Any layer of cables (1) in the multilayer stranded wires (3) are stranded with at least one layer of cables (1) adjacent to the layer of cables, the sections obtained by cutting the multilayer stranded wires (3) along any plane perpendicular to the length direction of the transmission line comprise sections of the layers of cables (1) which are stacked along a first direction, the sections of each layer of cables (1) comprise sections of a plurality of cables (1) which are sequentially arranged along a second direction, and the first direction and the second direction are perpendicular;

The cable (1) is particularly an N-level stranded wire group, N is more than or equal to 2, the first-level stranded wire group of the cable (1) comprises a plurality of insulated wires (1 a) and an inner support (1 b), and the plurality of insulated wires (1 a) are circumferentially distributed along the outer surface of the inner support (1 b).

2. The high frequency winding according to claim 1, characterized in that each layer of cables (1) contains an equal number of cables (1).

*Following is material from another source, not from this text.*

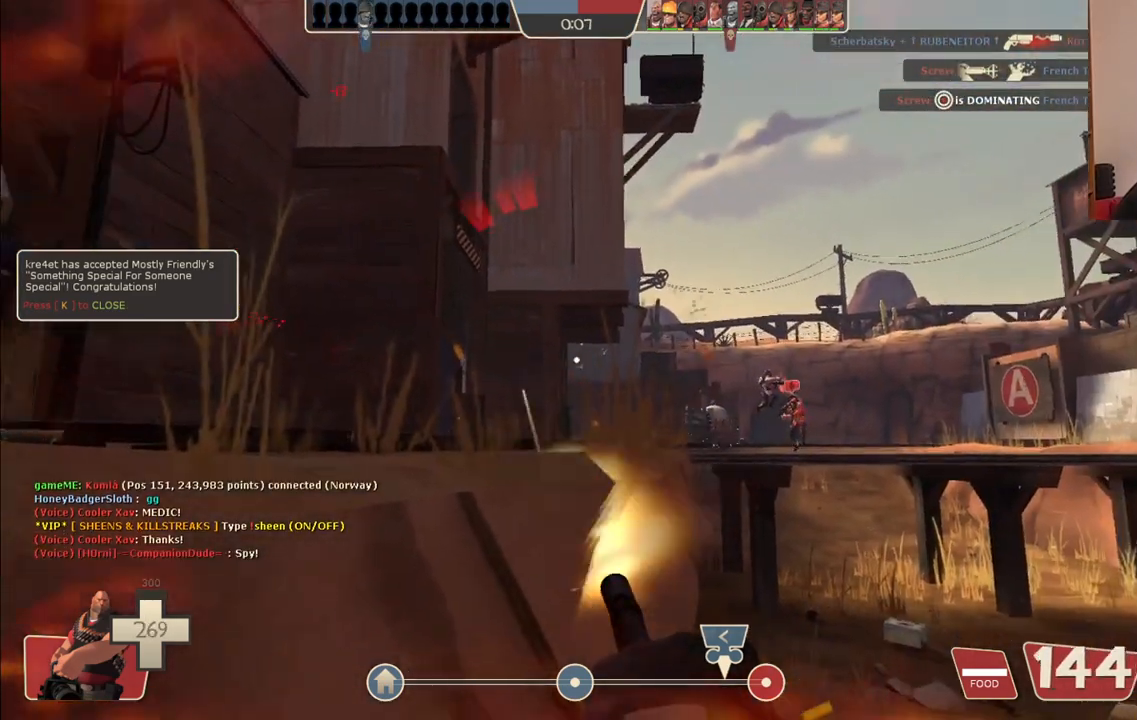
Gameplay with a controller (PlayStation layout); each line is a JSON object with the inputs held at the frame after it. "events" lists button and stick changes between this image and that frame as [ms after this image, input, new state], when the widget could be followed in between.
{"buttons": ["L2", "R2"], "left_stick": "center", "right_stick": "center", "events": [[17, "right_stick", "left"], [283, "right_stick", "center"]]}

3. The high frequency winding according to claim 1, characterized in that the first-stage stranded wire group of the cable (1) comprises a plurality of insulated wires (1 a) and a protective layer (1 c) surrounding the plurality of insulated wires (1 a).

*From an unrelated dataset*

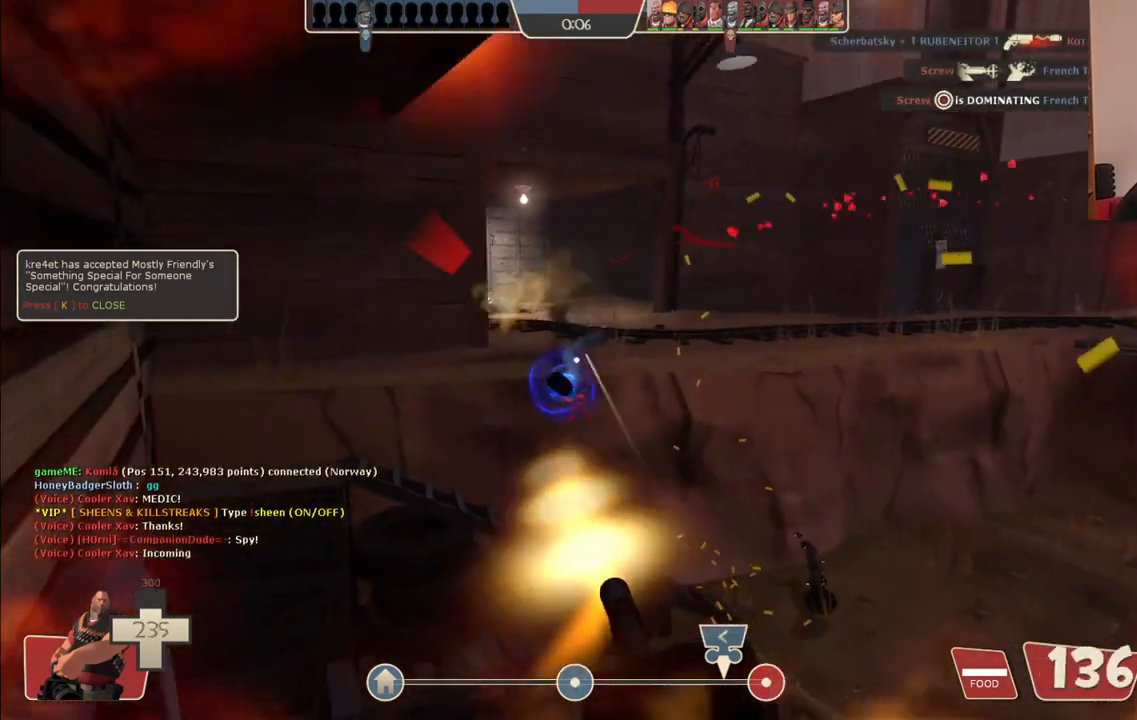
{"buttons": ["L2", "R2"], "left_stick": "up", "right_stick": "center", "events": [[217, "left_stick", "up"]]}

4. The high-frequency winding according to claim 1, wherein the first-stage twisted wire group … …, the N-1 th-stage twisted wire group and the N-th-stage twisted wire group are each integrally cylindrical.

5. The high-frequency winding according to claim 1, characterized in that the multilayer strand (3) comprises one double-layer strand (2), or the multilayer strand (3) comprises a plurality of double-layer strands (2) arranged in a stack.

6. The high-frequency winding according to claim 1, characterized in that the multilayer strand (3) comprises a plurality of double-layer strands (2) arranged in a stack, the currents in the plurality of double-layer strands (2) being uniform currents through at least one common-mode magnetic ring (4).

7. The high-frequency winding as claimed in claim 1, characterized in that the multilayer strand (3) is formed by at least one fold superposition of a double-layer strand (2).

8. The high frequency winding of claim 1, wherein the current in normal operation in at least one of the power transmission lines of the high frequency winding is a high frequency current, the high frequency current having a frequency greater than 1kHz.

9. An electronic component comprising a high frequency winding according to any one of claims 1-8.

10. Electronic component according to claim 9, characterized in that the electronic component is a transformer (5), the transformer (5) comprising at least two windings, wherein at least one winding employs the high frequency winding according to any of claims 1-8.

11. An electronic component according to claim 9, characterized in that the electronic component is an inductance (7), the inductance (7) comprising at least one winding, wherein at least one winding employs a high frequency winding according to any of claims 1-8.